• EXERCISE REQUIREMENTS
Reproduce the listing below word for word, keeping every line unchanged.

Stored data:
--- START ---
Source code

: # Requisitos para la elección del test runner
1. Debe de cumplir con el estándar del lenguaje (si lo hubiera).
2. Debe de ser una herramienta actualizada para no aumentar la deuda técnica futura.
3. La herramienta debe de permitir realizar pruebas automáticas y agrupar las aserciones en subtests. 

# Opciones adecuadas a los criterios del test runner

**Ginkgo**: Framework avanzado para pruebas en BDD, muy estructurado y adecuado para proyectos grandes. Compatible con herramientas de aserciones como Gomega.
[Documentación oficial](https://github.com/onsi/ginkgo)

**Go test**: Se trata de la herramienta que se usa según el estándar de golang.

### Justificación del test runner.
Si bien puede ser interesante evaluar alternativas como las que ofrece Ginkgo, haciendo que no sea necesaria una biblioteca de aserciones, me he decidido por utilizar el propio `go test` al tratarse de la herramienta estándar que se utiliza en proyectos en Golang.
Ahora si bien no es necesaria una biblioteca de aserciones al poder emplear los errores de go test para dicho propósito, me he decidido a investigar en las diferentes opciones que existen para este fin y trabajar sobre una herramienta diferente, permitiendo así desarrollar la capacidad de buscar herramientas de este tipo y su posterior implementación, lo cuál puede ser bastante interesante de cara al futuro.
--- END ---
• EXPECTED ANSWER
Source code

: # Requisitos para la elección del test runner
1. Debe de cumplir con el estándar del lenguaje (si lo hubiera).
2. Debe de ser una herramienta actualizada para no aumentar la deuda técnica futura.
3. La herramienta debe de permitir realizar pruebas automáticas y agrupar las aserciones en subtests. 

# Opciones adecuadas a los criterios del test runner

**Ginkgo**: Framework avanzado para pruebas en BDD, muy estructurado y adecuado para proyectos grandes. Compatible con herramientas de aserciones como Gomega.
[Documentación oficial](https://github.com/onsi/ginkgo)

**Go test**: Se trata de la herramienta que se usa según el estándar de golang.

### Justificación del test runner.
Si bien puede ser interesante evaluar alternativas como las que ofrece Ginkgo, haciendo que no sea necesaria una biblioteca de aserciones, me he decidido por utilizar el propio `go test` al tratarse de la herramienta estándar que se utiliza en proyectos en Golang.
Ahora si bien no es necesaria una biblioteca de aserciones al poder emplear los errores de go test para dicho propósito, me he decidido a investigar en las diferentes opciones que existen para este fin y trabajar sobre una herramienta diferente, permitiendo así desarrollar la capacidad de buscar herramientas de este tipo y su posterior implementación, lo cuál puede ser bastante interesante de cara al futuro.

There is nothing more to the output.